Zuccotti Park is an open plaza covering an entire block bounded by public streets near Wall Street; by all appearances, it is a standard city park open to the public. As it turns out, however, the Occupy Wall Street protesters landed (perhaps unwittingly) on property owned by Brookfield Office Properties, Inc., a private commercial real-estate company that occupies a large building immediately north of the park. The park apparently was created with a guarantee of public access in exchange for city permission to build an unusually large office building.

This has created an odd situation. Were this a normal city park, it would be subject to a host of formal New York City rules, including a 1 a.m. closing, the need for a city permit for demonstrations involving more than 20 people, and a ban on camping, all of which would be up to the NYPD to enforce. As it is, however, the park’s occupation has been subject so far only to Brookfield’s rules and its request to the NYPD that it remove the protesters as trespassers on its property, a request the NYPD understandably has chosen not to honor.

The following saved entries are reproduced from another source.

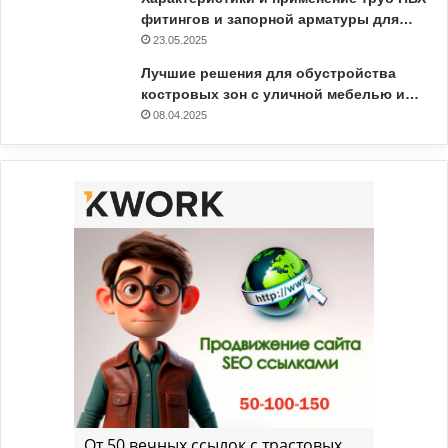
фитингов и запорной арматуры для…
23.05.2025
Лучшие решения для обустройства
костровых зон с уличной мебелью и…
08.04.2025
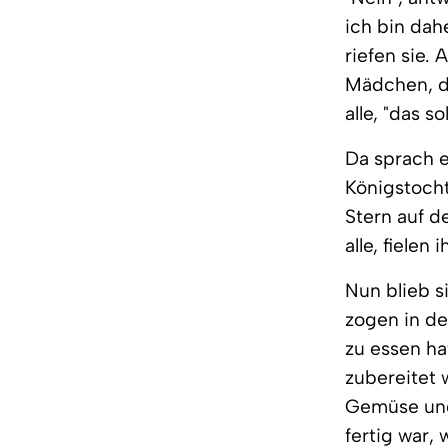
ich bin dah
riefen sie. 
Mädchen, da
alle, "das s
Da sprach e
Königstocht
Stern auf de
alle, fiele
Nun blieb s
zogen in de
zu essen ha
zubereitet 
Gemüse und 
fertig war,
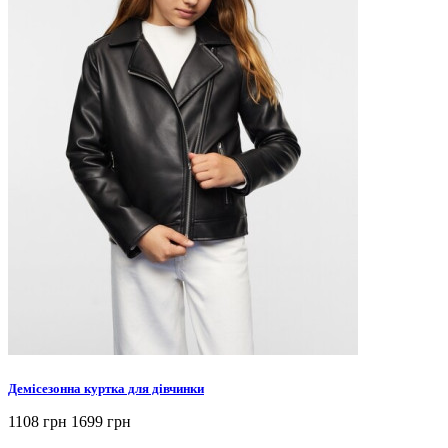
Демісезонна куртка для дівчинки
1108 грн
1699 грн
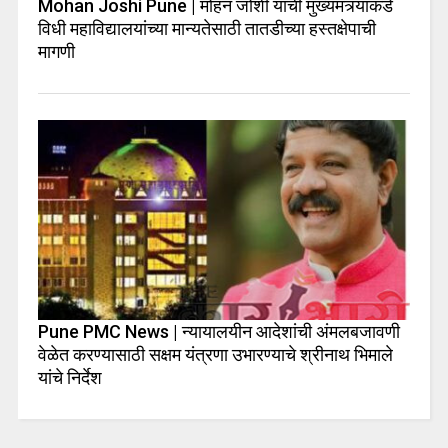
Mohan Joshi Pune | मोहन जोशी यांची मुख्यमंत्र्यांकडे
विधी महाविद्यालयांच्या मान्यतेसाठी तातडीच्या हस्तक्षेपाची
मागणी
Pune PMC News | न्यायालयीन आदेशांची अंमलबजावणी
वेळेत करण्यासाठी सक्षम यंत्रणा उभारण्याचे श्रीनाथ भिमाले
यांचे निर्देश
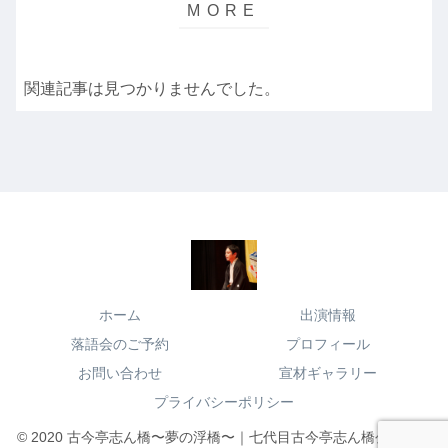
関連記事は見つかりませんでした。
ホーム
出演情報
落語会のご予約
プロフィール
お問い合わせ
宣材ギャラリー
プライバシーポリシー
© 2020 古今亭志ん橋〜夢の浮橋〜｜七代目古今亭志ん橋公式サイ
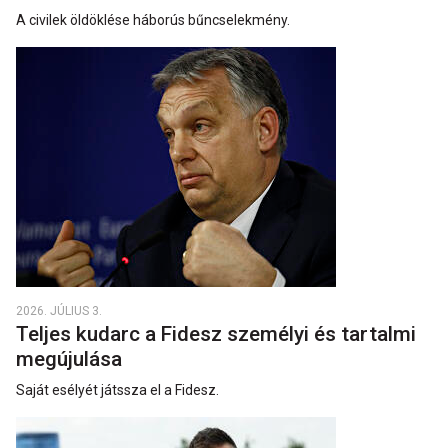
A civilek öldöklése háborús bűncselekmény.
2026. JÚLIUS 3.
Teljes kudarc a Fidesz személyi és tartalmi
megújulása
Saját esélyét játssza el a Fidesz.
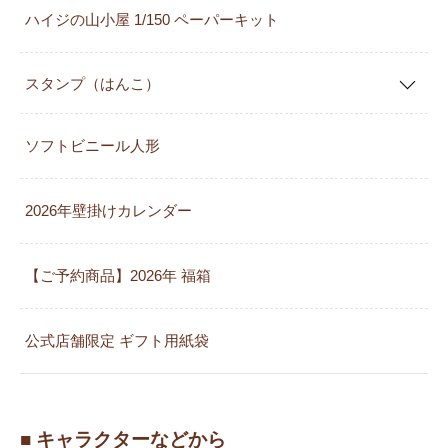
ハイジの山小屋 1/150 ペーパーキット
スタンプ（はんこ）
ソフトビニール人形
2026年壁掛けカレンダー
【ご予約商品】2026年 福箱
公式店舗限定 ギフト用紙袋
■ キャラクターなどから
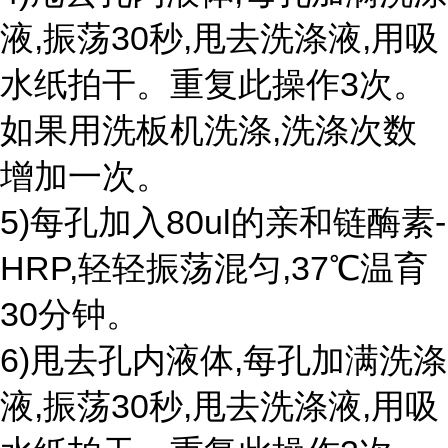
液,振荡30秒,甩去洗涤液,用吸
水纸拍干。重复此操作3次。
如果用洗板机洗涤,洗涤次数
增加一次。
5)每孔加入80ul的亲和链酶素-
HRP,轻轻振荡混匀,37℃温育
30分钟。
6)甩去孔内液体,每孔加满洗涤
液,振荡30秒,甩去洗涤液,用吸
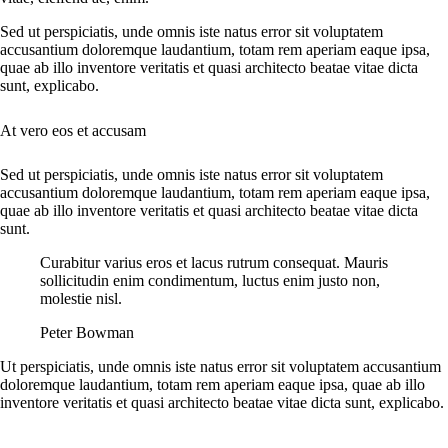
Sed ut perspiciatis, unde omnis iste natus error sit voluptatem
accusantium doloremque laudantium, totam rem aperiam eaque ipsa,
quae ab illo inventore veritatis et quasi architecto beatae vitae dicta
sunt, explicabo.
At vero eos et accusam
Sed ut perspiciatis, unde omnis iste natus error sit voluptatem
accusantium doloremque laudantium, totam rem aperiam eaque ipsa,
quae ab illo inventore veritatis et quasi architecto beatae vitae dicta
sunt.
Curabitur varius eros et lacus rutrum consequat. Mauris
sollicitudin enim condimentum, luctus enim justo non,
molestie nisl.
Peter Bowman
Ut perspiciatis, unde omnis iste natus error sit voluptatem accusantium
doloremque laudantium, totam rem aperiam eaque ipsa, quae ab illo
inventore veritatis et quasi architecto beatae vitae dicta sunt, explicabo.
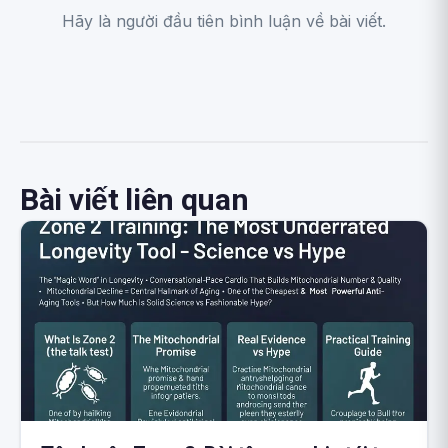
Hãy là người đầu tiên bình luận về bài viết.
Bài viết liên quan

To the extent a legal dispute erupts over use of Zuccotti Park, the Second Circuit’s 2002 ruling in the Lincoln Center case provides a partial roadmap. In Hotel Employees & Restaurant Employees Union v. City of New York Department of Parks & Recreation, the question was whether union activists could stage a rally and leaflet on the plaza of Lincoln’s Center as part of an organizing campaign.

Lincoln Center is privately owned, but the plaza upon which the principal buildings sit (and other parts of the complex) are owned by New York City. The City, however, entered into an agreement with the Lincoln Center owners to allow them to manage the plaza, and Lincoln Center had a practice of limiting events in the plaza to artistic ones. The dispute in the case arose when the union’s request for a permit to hold a labor rally and do related picketing on the plaza was denied and it sued under the First Amendment.

In addressing the union’s challenge, the most significant issue facing the court was whether the plaza qualified as a “traditional public forum,” which would afford maximum First Amendment protection, or whether it was only a “limited public forum” or even a “non-public forum,” in which case the constitutional standards would be lower. And this inquiry led the court into a detailed analysis of the ownership history of the plaza and the history of permitted use of the plaza. Ultimately, the Second Circuit deemed the plaza only a limited public forum because it had not been technically designated a public park and had been consistently restricted to artistic events. Given this categorization and its rationale, the Court readily concluded that barring the rally and the leafletting (which it conceded was a “closer question”) satisfied the First Amendment reasonableness test applicable to limited public forums.

Lessons for Zuccotti Park

If the Occupy Wall Street protest turns into a legal confrontation, the first step for the courts will be to sort out whether Zuccotti Park qualifies as a traditional public forum, an exercise that will entail a detailed examination of the unusual history and use of the space. Assuming, as seems evident, that the public’s free access to the space imbues it with the qualities of a normal park for First Amendment purposes, there then would be questions about what rules actually apply to the space and whether they square with the First Amendment. And to the extent a dispute arises about protesters sleeping in the park, Metropolitan Council and CCNV will return to the stage.

One can only hope, however, that these legal disputes never come to pass. The occupation of Zuccotti Park has been peaceful and well-organized, and everyone would be well-served to let it continue without confrontation.

Christopher Dunn is the associate legal director of the New York Civil Liberties Union.